Treating Swimmer's Ear
As children seek refuge from the summer heat in pools and lakes, parents should be alert for the symptoms of painful swimmer's ear. To avoid unnecessary discomfort, Texas Children's Hospital specialists recommend the ailment be treated as soon as symptoms appear and that swimmers stay out of the water until it is healed.
"Swimmer's ear is characterized by an inflammation and irritation of the external auditory canal," says Dr. Jan Drutz, chief of the residents' primary care group clinic at Texas Children's Hospital and professor of pediatrics at Baylor College of Medicine in Houston, Texas. "Itching can occur; however, pain is the most common symptom. Gentle movement of the outer cartilaginous portion of the ear, particularly the skin-covered cartilage just in front of the opening to the ear canal, can cause extreme discomfort. The external auditory canal becomes red and swollen, and in severe cases, the canal can swell shut. The patient does not run a high fever or risk hearing loss; however, the pain usually is intense."
Swimmer's Ear Symptoms
- Although itching can occur, pain is the most common symptom of swimmer's ear.
- The external auditory canal is inflamed and irritated.
- In severe cases, the external auditory canal can swell shut.
- If fever is present, it is usually low grade.
During swimming, water entering the external auditory canal can cause a change in the normal acidity of the canal. The membranous canal normally is protected by a coating of ear wax. When the hydrogen ion concentration (pH, or normal acidity) of the canal is changed, it becomes susceptible to infection.
Once swimmer's ear is diagnosed, oral medications containing acetaminophen, ibuprofen or stronger pain relievers may be prescribed. The child's physician also may prescribe liquid drops containing a pain reliever to be applied into the external canal, according to Dr. Drutz. "It's important to address the infection," says Dr. Drutz. "If the infection is bacterial, ear drop antibiotics – some of which also may contain steroids – are prescribed to treat the infection and reduce inflammation of the canal. If the condition does not improve, it may be caused by a fungal infection that may require anti-fungal agents."
Swimmer's Ear Treatment
Following diagnosis, oral medications containing ibuprofen, acetaminophen or a stronger medicine may be prescribed for pain management. Liquid drops containing a topical analgesic also may be prescribed.
- Antibiotic eardrops – some of which may contain steroids – may be prescribed for bacterial infections. Anti-fungal agents are used to treat fungal infections.
- Swimmers should stay out of the water until the infection is cleared.
Most importantly, people being treated should stay out of the water for at least five to seven days or until the infection is under control. "Even if your child is the star of the swim team and can't miss the 'big meet,' there's no reason to further irritate the external auditory canal," says Dr. Drutz. "With treatment, the condition usually clears in three to four days. Severe cases may take up to a week."
There are preventive measures parents can take to lower the risk of swimmer's ear. "When a child gets out of the water, dry the ears with a clean towel," says Dr. Drutz. "It's a good idea to use one of the over-the-counter preparations, a few drops of hydrogen peroxide or a home remedy of rubbing alcohol and white vinegar to maintain the ear canal's normal acidity. "
Dr.

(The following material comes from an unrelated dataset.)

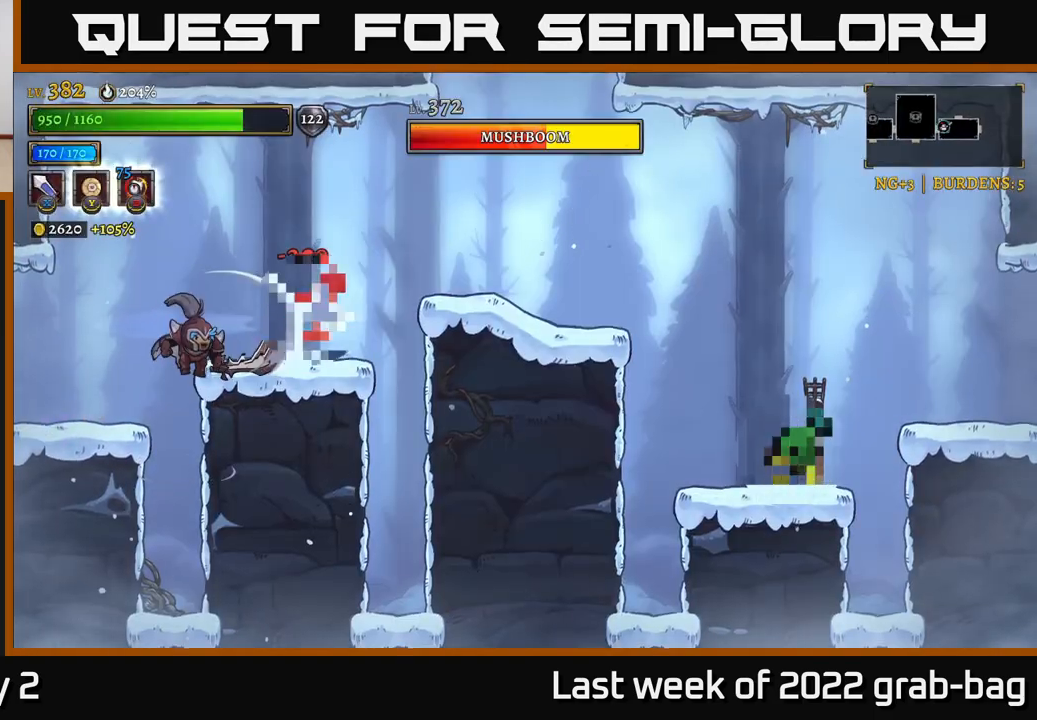
{"dt_ms": 500, "buttons": [], "left_stick": "center", "right_stick": "center", "events": [[50, "A", "up"], [183, "X", "down"], [367, "X", "up"]]}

Drutz advises swimming only in pools that are chemically treated to maintain a normal pH balance. There may be a greater chance of acquiring swimmer's ear by swimming in a lake or river.
Swimmer's Ear Preventive Measures
- Swim only in pools that have been properly treated to maintain pH balance. Rivers and lakes offer a greater chance of infection.
- Ears should be dried with a clean towel immediately after swimming.
- Used after swimming, over-the-counter preparations or a few drops of hydrogen peroxide can help maintain the ear's pH balance. A home remedy can be made with 2 milliliters each of rubbing alcohol and white vinegar. Several drops should be placed in the affected ear canal while the child stands with the head tilted toward the opposite shoulder. This position should be held for three to five minutes so the medication can run down the length of the canal. Then, cotton should be inserted in the outer opening of the canal and left in place for about an hour.